### 本文抜粋:
________

彼らの偉業や生き方や考え方は良く知られていますが、意外に死に方は知られていません。

本書は、そんな盲点にスポットを当てた、珍しい文献です。

 

墓あらしから守るため、大きなピラミッドを作らず、ひっそりと埋葬されたツタンカーメン

若くして亡くなった、エジプトの王です。

かなりの期間無事に過ごせたのですが、ついに発見される日が来ます。

イギリス人のハワード・カーターです。

彼は王の服飾品を世界各地の博物館に配り、検死をしました。

数十年後に、別のチームがX線検査。

次はCT。

DNA検査。

一体全体、何回遺体をいじくり回せば、気が済むのだろうか?

 

カエサルは23人から滅多刺しにされ、永らく死体が放置されてしまいました。

 

鉛中毒で亡くなった、ガリレオ・ガリレイ

 

モーツァルトは連鎖球菌による菌血症からの腎盂腎炎、腎不全、尿毒症。

 

エドガー・アラン・ポーは、狂犬病

 

やはり、医療の発達していない頃の死因は、とても刺激的です。

しかし著者は、未来人から見たら、現在の治療水準の低さは笑われるものかも知れない、と考察します。

確かにそうですね。

ほんの数十年、時には数年で治療方法がガラッと変わるのは、度々あることです。

それにしても、自分はどんな死に方をするのだろう?と、普段は考えないことを考えさせられます。

その点でも、本書は良書と言えるでしょう。

________

### 練習問題:
#1 上の書評から、「彼らの偉業や生き方や考え方は」から「かなりの期間無事に過ごせたのですが、ついに発見される日が来ます。」までを一字一句変えずに返すこと。
#2 書評によると、ツタンカーメンが大きなピラミッドを作らず、ひっそりと埋葬されたのはなぜか。1〜3文で説明すること。

________

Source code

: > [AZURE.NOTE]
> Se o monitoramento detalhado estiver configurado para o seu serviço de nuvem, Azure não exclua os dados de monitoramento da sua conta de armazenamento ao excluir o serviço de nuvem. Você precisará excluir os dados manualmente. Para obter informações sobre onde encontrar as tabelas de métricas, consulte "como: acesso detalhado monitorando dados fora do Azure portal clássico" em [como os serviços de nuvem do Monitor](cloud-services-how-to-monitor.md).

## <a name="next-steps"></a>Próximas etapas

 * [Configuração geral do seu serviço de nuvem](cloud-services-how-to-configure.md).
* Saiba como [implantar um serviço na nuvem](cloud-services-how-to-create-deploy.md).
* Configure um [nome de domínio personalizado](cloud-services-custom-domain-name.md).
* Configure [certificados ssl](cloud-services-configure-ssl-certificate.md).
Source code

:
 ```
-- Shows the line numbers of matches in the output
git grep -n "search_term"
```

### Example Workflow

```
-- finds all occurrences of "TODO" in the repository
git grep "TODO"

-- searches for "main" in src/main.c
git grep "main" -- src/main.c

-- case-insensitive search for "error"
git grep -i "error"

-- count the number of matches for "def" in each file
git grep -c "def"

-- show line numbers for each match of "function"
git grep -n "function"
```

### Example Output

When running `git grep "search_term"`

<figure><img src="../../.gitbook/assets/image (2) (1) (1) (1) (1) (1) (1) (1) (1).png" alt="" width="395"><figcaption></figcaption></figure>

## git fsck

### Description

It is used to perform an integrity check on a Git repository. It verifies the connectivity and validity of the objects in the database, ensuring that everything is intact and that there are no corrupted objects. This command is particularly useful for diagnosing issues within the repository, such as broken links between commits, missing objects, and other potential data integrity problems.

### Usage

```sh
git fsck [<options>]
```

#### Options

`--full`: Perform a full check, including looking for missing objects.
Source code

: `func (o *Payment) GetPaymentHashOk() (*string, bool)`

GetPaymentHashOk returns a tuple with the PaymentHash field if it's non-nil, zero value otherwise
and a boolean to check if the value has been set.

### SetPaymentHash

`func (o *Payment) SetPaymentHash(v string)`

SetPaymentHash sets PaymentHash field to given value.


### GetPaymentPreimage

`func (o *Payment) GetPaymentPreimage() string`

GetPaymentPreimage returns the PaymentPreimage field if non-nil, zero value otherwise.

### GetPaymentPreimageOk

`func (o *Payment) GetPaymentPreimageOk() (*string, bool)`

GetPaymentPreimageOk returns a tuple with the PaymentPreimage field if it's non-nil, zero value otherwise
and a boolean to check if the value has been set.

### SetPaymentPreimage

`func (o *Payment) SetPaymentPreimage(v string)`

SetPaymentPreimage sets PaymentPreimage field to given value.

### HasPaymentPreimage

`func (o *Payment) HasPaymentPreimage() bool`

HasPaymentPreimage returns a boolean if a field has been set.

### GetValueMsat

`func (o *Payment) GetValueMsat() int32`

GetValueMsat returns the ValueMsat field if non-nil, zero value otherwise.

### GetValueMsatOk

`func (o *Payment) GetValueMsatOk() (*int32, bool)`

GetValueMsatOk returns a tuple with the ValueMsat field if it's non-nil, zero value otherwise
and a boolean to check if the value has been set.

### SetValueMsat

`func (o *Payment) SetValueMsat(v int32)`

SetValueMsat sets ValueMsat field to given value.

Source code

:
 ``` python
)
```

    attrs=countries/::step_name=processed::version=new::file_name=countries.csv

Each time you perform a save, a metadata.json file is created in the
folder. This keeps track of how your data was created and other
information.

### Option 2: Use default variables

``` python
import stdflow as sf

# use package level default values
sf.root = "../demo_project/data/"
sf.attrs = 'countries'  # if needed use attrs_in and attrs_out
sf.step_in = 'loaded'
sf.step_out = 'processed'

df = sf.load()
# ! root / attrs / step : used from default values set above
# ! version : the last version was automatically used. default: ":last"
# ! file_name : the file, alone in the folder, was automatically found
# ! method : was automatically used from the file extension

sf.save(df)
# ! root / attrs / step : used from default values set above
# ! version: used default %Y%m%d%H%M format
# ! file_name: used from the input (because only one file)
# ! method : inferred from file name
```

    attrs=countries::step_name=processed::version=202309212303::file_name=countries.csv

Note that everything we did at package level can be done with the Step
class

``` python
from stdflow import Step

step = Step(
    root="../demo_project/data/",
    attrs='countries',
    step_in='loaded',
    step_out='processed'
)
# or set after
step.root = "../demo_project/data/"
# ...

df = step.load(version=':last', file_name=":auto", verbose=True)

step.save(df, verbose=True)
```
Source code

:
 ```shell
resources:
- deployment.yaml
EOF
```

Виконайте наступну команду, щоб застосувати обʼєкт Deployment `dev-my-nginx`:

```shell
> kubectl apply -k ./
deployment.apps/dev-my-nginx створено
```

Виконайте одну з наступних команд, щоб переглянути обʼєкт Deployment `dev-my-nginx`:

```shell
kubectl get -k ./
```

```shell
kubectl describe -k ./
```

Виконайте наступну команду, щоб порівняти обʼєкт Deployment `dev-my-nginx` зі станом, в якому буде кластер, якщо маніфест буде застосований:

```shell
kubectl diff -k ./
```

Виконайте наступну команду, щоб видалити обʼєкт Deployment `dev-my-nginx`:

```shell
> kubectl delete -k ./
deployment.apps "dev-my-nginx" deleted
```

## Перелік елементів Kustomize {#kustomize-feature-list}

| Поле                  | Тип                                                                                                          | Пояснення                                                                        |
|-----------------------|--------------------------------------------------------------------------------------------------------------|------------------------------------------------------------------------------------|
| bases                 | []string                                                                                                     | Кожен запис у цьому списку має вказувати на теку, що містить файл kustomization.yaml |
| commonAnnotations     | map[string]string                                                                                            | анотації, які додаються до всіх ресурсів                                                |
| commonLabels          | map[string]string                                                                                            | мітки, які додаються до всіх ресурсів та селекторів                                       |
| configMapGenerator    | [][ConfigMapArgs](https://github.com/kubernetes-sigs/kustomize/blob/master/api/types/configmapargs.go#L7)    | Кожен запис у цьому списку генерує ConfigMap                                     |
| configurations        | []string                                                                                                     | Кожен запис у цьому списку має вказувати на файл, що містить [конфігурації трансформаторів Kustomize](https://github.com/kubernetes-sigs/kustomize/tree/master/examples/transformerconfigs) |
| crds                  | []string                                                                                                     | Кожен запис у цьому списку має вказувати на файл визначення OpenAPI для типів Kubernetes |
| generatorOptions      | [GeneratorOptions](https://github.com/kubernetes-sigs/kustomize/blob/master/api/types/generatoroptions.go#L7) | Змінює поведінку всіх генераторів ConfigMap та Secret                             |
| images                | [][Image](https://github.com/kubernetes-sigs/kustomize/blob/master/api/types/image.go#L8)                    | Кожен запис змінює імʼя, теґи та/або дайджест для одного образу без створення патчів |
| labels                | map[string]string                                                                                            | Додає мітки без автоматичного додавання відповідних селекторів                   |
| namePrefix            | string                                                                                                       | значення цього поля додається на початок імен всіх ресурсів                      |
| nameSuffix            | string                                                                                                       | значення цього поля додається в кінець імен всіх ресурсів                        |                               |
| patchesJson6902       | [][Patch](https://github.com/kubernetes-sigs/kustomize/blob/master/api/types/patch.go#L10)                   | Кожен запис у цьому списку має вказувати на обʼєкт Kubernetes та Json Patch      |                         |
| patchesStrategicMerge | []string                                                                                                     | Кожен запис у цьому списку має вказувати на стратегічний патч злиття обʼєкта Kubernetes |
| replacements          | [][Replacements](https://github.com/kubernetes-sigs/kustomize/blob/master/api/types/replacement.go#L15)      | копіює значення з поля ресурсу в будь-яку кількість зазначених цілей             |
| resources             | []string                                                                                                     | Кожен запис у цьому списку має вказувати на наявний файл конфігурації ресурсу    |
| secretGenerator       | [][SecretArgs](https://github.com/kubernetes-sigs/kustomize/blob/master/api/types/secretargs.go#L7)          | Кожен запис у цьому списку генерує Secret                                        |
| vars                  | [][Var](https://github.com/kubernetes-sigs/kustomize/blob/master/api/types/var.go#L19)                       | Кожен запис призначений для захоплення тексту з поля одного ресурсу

________

### 解答:
#1
彼らの偉業や生き方や考え方は良く知られていますが、意外に死に方は知られていません。

本書は、そんな盲点にスポットを当てた、珍しい文献です。

 

墓あらしから守るため、大きなピラミッドを作らず、ひっそりと埋葬されたツタンカーメン

若くして亡くなった、エジプトの王です。

かなりの期間無事に過ごせたのですが、ついに発見される日が来ます。

#2 墓あらしから守るためである。そのため大きなピラミッドは作られず、ひっそりと埋葬された。